- **PASSAGE GIVEN**

┏━━

# Burr Elm custom - Taylor's Catapults



## honorary pie (Feb 12, 2015)

Picked up this badboy from Taylor's Catapults in the UK.. Burr Elm (elm burl) scales with triple brass core with black spacers and some cool mosaic pins.. it's an absolutely stunning slingshot with tons of natural character and it's finished perfectly.. it's almost so classy that I need a monacle to shoot it...

Cheers guys..


----------



## Ibojoe (Mar 13, 2016)

Breathtaking! Absolutely breathtaking. Quality and class, all the way.


----------



## Ifab25 (Jun 5, 2013)

A beauty! Saw some pics of it or one really close to it a while back. Talented young guy for sure!! Heirloom quality!


----------



## honorary pie (Feb 12, 2015)

┗━━

- **REQUIREMENT**
Please go on with the forum thread about the Burr Elm slingshot, picking up from the point at which it stops. The data that comes next has nothing to do with the slingshot thread.

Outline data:

┏━━

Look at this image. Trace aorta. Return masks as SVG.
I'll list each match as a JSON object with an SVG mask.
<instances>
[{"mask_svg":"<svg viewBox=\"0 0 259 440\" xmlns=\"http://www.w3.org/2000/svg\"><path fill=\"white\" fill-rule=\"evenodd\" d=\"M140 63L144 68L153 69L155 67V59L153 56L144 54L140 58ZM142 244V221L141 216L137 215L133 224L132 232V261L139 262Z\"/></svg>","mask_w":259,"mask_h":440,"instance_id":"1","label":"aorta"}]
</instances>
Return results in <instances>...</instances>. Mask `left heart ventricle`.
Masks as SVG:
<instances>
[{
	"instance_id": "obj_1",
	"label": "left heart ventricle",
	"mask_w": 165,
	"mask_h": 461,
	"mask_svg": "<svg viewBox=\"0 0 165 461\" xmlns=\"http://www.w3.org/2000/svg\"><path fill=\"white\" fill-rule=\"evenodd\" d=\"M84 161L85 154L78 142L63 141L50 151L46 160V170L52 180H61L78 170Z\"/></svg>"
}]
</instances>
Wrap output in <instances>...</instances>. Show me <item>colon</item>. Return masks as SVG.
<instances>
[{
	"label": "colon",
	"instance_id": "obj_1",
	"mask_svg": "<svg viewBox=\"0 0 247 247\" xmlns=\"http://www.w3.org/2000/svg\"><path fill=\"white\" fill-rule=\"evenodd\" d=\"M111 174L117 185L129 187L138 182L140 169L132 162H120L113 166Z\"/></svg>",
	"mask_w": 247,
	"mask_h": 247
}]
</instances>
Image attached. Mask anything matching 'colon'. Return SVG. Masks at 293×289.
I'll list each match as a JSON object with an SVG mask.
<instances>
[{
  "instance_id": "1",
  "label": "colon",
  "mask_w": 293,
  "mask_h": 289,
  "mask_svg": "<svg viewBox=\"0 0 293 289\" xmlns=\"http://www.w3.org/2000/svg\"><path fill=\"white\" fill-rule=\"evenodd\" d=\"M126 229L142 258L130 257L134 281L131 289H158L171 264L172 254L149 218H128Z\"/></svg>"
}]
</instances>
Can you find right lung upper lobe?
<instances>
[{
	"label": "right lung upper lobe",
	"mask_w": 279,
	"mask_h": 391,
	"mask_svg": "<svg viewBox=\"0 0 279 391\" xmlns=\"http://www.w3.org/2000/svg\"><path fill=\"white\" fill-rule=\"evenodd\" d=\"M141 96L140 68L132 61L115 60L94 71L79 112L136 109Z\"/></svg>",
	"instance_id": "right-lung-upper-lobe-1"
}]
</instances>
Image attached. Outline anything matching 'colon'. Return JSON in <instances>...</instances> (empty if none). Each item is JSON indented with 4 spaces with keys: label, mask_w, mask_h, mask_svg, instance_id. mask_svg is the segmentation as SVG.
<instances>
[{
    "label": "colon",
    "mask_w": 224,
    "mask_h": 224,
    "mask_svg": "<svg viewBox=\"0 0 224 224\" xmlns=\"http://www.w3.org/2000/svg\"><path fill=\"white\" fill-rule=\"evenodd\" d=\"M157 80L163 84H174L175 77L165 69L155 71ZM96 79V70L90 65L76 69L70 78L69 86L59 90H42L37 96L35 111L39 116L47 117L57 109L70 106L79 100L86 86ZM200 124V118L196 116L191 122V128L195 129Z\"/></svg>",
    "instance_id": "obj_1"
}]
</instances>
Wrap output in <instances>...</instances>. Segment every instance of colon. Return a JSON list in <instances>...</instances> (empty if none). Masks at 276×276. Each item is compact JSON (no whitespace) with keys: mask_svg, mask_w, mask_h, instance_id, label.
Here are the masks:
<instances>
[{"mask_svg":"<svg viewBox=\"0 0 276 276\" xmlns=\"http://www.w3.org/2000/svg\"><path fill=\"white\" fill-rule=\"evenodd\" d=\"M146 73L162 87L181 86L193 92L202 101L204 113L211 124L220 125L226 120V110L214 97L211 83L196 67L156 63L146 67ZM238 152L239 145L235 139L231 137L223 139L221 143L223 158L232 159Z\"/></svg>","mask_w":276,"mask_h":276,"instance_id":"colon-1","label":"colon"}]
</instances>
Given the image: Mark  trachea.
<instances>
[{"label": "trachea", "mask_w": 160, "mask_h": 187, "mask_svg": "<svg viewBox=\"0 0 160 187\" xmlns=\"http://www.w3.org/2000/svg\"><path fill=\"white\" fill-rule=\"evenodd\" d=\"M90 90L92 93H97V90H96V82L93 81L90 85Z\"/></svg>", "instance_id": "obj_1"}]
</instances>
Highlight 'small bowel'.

┗━━

- **EXERCISE ANSWER**
This particular one was posted one one the community a week or two ago. But I asked for it based on a gorgeous bur oak he posted a couple months ago. Mine has cool pins and brass stuff, the original had aluminum, but his work IS pretty awesome, I don't even wanna shoot it.


----------



## Flatband (Dec 18, 2009)

Man, that man is builder for sure! Some very serious slingshots he crafts! Another beauty!


----------



## Tag (Jun 11, 2014)

That is one that hopefully stays in the family for generations to come.. Amazing talent!!!!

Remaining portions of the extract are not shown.